#### Tâche à réaliser
Recopiez à l'identique les lignes des entrées ci-dessous, de celle qui contient "According to her" jusqu'à celle qui contient "Furthermore, why were", ces deux lignes comprises.

#### Entrées sources
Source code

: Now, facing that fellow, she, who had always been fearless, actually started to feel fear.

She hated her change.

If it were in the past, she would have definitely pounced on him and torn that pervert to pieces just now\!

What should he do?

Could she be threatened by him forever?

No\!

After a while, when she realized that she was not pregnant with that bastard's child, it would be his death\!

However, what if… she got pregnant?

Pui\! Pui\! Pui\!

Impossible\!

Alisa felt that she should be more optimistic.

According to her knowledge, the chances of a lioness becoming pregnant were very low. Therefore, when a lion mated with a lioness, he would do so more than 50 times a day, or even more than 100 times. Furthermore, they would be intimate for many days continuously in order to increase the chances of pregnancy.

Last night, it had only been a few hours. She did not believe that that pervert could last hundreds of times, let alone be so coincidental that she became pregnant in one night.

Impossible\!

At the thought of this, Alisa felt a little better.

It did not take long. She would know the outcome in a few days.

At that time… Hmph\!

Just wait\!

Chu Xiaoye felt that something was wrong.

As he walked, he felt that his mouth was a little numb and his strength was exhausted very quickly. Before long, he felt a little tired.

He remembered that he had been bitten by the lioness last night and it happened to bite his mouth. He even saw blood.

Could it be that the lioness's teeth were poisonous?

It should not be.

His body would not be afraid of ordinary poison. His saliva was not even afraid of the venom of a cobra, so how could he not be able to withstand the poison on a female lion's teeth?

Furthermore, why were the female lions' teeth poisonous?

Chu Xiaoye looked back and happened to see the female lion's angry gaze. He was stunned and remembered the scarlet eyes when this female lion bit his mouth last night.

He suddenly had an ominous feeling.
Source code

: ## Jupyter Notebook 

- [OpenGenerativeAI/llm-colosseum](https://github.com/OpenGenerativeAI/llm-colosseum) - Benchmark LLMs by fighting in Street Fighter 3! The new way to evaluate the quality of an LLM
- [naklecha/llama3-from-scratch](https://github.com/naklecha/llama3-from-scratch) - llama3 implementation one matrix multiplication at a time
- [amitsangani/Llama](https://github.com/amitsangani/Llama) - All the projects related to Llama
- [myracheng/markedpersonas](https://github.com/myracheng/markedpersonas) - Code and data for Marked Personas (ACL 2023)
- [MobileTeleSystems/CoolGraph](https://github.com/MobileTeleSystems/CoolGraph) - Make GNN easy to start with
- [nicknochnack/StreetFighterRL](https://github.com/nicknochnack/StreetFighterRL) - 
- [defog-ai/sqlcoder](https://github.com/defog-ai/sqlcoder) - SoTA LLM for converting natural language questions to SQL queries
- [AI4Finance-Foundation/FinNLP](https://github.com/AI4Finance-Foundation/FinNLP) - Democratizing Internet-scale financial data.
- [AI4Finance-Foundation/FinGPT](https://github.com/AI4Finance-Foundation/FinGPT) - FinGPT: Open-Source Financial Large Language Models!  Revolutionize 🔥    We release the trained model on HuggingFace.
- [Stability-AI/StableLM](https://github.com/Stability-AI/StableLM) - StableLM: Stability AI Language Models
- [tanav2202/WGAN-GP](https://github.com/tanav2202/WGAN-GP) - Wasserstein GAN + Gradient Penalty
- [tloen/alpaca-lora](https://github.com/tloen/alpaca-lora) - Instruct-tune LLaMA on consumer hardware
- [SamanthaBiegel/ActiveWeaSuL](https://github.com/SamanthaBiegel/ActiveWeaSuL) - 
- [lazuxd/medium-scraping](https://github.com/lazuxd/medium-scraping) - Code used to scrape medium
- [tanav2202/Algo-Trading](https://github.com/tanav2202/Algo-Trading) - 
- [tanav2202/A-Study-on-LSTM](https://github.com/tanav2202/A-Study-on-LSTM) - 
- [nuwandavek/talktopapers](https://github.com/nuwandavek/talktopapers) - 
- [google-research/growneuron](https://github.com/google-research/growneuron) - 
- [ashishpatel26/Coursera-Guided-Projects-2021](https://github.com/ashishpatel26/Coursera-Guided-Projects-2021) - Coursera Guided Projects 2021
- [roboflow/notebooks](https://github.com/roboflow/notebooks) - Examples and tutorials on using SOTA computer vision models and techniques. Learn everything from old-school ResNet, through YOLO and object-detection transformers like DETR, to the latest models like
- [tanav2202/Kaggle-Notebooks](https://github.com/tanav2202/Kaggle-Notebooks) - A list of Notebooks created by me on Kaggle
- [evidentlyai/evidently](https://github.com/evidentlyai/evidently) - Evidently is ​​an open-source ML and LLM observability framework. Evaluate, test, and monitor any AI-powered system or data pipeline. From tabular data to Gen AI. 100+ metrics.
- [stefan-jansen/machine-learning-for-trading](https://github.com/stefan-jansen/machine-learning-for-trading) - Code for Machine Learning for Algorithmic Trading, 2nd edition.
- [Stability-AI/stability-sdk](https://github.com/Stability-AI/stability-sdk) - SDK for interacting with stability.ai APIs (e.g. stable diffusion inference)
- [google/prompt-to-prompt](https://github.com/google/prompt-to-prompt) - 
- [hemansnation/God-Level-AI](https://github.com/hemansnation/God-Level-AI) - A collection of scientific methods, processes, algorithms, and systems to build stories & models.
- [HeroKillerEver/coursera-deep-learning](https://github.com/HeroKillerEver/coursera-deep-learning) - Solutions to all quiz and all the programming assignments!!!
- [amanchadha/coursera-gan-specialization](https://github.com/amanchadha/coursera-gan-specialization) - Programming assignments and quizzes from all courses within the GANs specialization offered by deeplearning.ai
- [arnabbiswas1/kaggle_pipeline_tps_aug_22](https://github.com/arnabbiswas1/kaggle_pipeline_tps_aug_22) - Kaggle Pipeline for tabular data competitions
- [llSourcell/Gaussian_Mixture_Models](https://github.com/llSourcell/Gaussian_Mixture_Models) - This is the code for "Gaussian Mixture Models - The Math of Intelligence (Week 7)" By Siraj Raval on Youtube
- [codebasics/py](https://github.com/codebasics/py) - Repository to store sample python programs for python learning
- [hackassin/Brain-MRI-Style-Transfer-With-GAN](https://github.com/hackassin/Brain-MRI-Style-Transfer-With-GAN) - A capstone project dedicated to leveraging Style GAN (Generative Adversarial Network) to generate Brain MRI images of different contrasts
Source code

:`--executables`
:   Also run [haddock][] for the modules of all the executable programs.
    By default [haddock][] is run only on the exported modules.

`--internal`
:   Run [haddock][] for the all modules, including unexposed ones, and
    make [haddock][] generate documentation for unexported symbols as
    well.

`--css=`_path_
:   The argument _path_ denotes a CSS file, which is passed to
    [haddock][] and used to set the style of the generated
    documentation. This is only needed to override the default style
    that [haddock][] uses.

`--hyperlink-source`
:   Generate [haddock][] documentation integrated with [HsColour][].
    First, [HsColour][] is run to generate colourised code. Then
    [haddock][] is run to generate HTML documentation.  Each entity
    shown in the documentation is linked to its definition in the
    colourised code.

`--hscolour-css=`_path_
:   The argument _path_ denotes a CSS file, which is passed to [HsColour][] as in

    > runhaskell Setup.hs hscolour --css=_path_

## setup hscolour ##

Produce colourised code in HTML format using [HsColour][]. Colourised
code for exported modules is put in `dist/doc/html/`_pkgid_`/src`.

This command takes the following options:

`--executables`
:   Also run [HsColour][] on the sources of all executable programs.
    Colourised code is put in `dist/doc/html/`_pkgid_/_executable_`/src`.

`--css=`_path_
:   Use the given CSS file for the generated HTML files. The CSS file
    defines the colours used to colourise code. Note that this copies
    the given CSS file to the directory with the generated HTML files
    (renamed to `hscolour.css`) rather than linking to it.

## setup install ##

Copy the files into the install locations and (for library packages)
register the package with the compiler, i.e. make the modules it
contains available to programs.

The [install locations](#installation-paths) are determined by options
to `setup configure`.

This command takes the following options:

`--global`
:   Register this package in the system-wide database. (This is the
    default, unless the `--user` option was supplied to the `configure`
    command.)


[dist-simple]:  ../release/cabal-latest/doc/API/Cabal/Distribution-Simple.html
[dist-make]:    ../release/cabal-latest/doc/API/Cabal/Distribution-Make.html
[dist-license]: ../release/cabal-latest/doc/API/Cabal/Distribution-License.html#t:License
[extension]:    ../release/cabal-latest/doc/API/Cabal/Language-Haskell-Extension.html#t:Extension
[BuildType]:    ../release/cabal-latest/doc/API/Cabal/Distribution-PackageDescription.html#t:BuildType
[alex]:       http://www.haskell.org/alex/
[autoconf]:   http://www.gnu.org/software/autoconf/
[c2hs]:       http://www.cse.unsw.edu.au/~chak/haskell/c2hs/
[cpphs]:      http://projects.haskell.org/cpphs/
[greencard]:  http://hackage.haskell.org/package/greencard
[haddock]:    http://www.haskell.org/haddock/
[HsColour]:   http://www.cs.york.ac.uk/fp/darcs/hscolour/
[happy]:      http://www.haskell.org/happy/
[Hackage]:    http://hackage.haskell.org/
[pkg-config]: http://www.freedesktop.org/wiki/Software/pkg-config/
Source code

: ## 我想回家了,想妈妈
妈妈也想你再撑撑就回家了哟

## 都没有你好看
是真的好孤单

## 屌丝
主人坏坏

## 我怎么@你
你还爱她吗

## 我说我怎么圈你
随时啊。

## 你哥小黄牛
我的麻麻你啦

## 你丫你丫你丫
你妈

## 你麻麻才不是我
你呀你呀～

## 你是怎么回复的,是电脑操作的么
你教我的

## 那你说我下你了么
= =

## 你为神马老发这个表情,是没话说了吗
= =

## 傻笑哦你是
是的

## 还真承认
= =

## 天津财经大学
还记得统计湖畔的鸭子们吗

#### Solution proposée
According to her knowledge, the chances of a lioness becoming pregnant were very low. Therefore, when a lion mated with a lioness, he would do so more than 50 times a day, or even more than 100 times. Furthermore, they would be intimate for many days continuously in order to increase the chances of pregnancy.

Last night, it had only been a few hours. She did not believe that that pervert could last hundreds of times, let alone be so coincidental that she became pregnant in one night.

Impossible\!

At the thought of this, Alisa felt a little better.

It did not take long. She would know the outcome in a few days.

At that time… Hmph\!

Just wait\!

Chu Xiaoye felt that something was wrong.

As he walked, he felt that his mouth was a little numb and his strength was exhausted very quickly. Before long, he felt a little tired.

He remembered that he had been bitten by the lioness last night and it happened to bite his mouth. He even saw blood.

Could it be that the lioness's teeth were poisonous?

It should not be.

His body would not be afraid of ordinary poison. His saliva was not even afraid of the venom of a cobra, so how could he not be able to withstand the poison on a female lion's teeth?

Furthermore, why were the female lions' teeth poisonous?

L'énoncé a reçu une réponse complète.